_YOUR OBJECTIVE:_ Say how many lines below contain the word "wanted". The number is the entire reply.

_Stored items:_

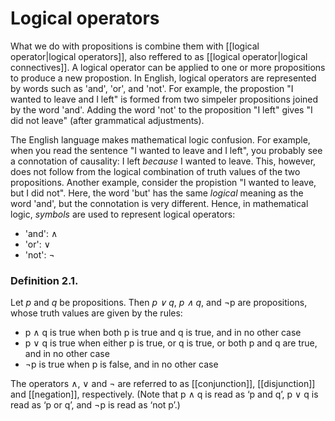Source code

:# Logical operators
What we do with propositions is combine them with [[logical operator|logical operators]], also reffered to as [[logical operator|logical connectives]]. A logical operator can be applied to one or more propositions to produce a new propostion. In English, logical operators are represented by words such as 'and', 'or', and 'not'. For example, the propostion "I wanted to leave and I left" is formed from two simpeler propositions joined by the word 'and'. Adding the word 'not' to the proposition "I left" gives "I did not leave" (after grammatical adjustments).

The English language makes mathematical logic confusion. For example, when you read the sentence "I wanted to leave and I left", you probably see a connotation of causality: I left *because* I wanted to leave. This, however, does not follow from the logical combination of truth values of the two propositions. Another example, consider the propistion "I wanted to leave, but I did not". Here, the word 'but' has the same *logical* meaning as the word 'and', but the connotation is very different. Hence, in mathematical logic, *symbols* are used to represent logical operators:
- 'and': $\wedge$
- 'or': $\vee$
- 'not': $\neg$

### Definition 2.1.
Let *p* and *q* be propositions. Then *p $\vee$ q*, *p $\wedge$ q*, and $\neg$p are propositions, whose truth values are given by the rules:
- p $\wedge$ q is true when both p is true and q is true, and in no other case
- p $\vee$ q is true when either p is true, or q is true, or both p and q are true, and in no other case
- $\neg$p is true when p is false, and in no other case

The operators $\wedge$, $\vee$ and $\neg$ are referred to as [[conjunction]], [[disjunction]] and [[negation]], respectively. (Note that p $\wedge$ q is read as ‘p and q’, p $\vee$ q is read as ‘p or q’, and $\neg$p is read as ‘not p’.)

_SOLUTION FOR THIS EXERCISE:_ 2